→ **Exercise**:
Once the line containing "storage cabinet: present" is found in the entries below, reproduce it and every line after it, stopping at and including the line containing "wine bottle: present [807,370,828,418]"; reproduce nothing else, and keep each line exact.

→ **Exercise data**:
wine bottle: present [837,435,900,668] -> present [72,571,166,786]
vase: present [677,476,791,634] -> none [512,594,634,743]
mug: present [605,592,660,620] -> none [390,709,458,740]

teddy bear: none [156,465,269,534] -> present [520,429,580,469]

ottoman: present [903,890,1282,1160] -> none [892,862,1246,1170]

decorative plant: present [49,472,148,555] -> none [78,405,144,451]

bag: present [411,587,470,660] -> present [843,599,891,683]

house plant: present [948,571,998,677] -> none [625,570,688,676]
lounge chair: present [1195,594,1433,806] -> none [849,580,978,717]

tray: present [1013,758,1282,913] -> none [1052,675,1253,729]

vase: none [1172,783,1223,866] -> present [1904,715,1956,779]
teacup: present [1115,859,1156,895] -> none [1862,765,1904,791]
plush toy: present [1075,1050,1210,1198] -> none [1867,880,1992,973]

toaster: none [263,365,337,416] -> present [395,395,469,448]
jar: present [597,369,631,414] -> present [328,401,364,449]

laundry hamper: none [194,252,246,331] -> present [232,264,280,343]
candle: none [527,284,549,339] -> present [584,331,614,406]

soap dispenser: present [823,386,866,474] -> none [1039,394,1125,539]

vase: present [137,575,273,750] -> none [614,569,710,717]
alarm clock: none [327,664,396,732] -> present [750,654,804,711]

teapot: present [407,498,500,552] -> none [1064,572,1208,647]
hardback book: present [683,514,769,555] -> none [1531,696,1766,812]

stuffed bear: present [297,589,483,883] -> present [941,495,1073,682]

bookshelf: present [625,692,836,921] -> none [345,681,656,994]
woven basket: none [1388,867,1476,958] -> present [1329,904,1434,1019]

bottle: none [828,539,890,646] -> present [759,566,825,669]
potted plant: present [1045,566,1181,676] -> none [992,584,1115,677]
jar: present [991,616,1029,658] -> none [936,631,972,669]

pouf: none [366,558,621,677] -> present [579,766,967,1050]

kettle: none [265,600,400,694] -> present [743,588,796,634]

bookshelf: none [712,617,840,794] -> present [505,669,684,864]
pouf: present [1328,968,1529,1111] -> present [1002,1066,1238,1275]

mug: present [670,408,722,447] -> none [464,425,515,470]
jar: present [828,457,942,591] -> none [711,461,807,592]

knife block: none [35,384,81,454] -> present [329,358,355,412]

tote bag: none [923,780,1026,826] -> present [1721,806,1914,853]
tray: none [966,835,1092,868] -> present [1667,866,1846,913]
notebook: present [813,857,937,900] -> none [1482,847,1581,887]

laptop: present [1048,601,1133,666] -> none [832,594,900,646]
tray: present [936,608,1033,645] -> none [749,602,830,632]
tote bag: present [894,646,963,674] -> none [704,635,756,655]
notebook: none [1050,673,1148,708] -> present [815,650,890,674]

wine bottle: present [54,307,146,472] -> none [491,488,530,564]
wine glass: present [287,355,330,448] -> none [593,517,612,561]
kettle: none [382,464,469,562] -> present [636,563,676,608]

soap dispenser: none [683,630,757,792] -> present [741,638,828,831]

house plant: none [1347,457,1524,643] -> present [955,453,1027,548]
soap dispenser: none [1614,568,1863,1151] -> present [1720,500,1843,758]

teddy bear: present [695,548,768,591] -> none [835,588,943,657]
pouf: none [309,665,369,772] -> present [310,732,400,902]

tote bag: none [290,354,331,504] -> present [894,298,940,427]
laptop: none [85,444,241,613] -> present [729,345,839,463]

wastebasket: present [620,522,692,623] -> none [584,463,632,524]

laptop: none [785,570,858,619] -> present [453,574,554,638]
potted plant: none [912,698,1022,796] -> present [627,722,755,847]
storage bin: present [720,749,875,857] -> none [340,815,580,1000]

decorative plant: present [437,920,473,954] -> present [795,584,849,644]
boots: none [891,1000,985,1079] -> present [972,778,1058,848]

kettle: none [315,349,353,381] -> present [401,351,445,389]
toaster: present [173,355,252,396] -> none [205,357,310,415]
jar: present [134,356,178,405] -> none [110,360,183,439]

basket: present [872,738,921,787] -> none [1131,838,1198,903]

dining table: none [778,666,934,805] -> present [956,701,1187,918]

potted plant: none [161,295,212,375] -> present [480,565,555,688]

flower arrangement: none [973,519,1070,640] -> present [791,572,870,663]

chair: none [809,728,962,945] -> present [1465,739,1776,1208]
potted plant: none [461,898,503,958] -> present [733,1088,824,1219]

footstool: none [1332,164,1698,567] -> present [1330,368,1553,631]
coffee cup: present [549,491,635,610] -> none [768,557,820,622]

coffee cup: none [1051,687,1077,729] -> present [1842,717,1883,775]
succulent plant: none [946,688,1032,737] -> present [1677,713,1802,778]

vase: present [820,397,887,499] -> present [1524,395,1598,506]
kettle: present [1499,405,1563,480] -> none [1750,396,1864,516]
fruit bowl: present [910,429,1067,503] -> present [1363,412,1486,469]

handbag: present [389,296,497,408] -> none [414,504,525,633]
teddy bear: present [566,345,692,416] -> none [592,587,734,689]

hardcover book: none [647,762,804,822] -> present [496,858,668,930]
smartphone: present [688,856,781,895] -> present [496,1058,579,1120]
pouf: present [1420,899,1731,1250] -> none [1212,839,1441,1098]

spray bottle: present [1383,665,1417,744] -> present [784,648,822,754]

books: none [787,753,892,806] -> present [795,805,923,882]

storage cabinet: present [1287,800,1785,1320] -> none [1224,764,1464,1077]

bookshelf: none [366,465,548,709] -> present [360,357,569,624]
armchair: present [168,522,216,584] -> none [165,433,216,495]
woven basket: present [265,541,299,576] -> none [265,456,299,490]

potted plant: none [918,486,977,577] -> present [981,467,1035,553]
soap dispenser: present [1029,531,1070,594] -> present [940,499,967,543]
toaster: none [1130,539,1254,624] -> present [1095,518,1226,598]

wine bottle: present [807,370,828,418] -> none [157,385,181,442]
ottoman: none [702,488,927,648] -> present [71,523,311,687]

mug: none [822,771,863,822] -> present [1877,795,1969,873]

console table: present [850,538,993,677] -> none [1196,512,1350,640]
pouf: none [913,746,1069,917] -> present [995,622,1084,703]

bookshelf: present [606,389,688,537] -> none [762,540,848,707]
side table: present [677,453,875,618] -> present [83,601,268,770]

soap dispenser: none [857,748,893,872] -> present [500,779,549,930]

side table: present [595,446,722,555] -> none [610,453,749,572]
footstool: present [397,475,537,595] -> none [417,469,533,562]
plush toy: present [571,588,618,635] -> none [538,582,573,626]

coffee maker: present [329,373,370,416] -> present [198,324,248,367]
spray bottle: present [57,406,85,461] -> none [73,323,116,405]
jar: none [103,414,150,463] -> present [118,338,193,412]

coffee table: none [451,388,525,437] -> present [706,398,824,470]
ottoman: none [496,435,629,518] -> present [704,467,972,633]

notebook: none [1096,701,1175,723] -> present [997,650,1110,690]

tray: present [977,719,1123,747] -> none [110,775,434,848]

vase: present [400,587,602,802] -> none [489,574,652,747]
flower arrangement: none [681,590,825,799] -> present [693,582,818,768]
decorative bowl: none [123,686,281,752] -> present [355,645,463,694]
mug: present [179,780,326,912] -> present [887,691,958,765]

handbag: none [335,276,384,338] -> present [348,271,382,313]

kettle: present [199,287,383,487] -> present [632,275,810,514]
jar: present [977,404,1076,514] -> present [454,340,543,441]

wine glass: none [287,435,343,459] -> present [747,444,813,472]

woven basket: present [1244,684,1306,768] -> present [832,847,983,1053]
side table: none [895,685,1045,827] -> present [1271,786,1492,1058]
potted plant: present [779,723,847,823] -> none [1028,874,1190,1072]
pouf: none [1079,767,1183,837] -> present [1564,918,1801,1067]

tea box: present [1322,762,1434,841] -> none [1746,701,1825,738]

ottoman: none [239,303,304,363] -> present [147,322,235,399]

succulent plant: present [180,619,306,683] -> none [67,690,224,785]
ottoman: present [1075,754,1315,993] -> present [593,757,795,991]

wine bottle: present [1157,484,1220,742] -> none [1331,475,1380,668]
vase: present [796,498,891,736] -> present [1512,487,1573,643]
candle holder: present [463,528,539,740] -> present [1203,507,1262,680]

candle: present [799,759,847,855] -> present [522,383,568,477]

→ **Solved exercise**:
storage cabinet: present [1287,800,1785,1320] -> none [1224,764,1464,1077]

bookshelf: none [366,465,548,709] -> present [360,357,569,624]
armchair: present [168,522,216,584] -> none [165,433,216,495]
woven basket: present [265,541,299,576] -> none [265,456,299,490]

potted plant: none [918,486,977,577] -> present [981,467,1035,553]
soap dispenser: present [1029,531,1070,594] -> present [940,499,967,543]
toaster: none [1130,539,1254,624] -> present [1095,518,1226,598]

wine bottle: present [807,370,828,418] -> none [157,385,181,442]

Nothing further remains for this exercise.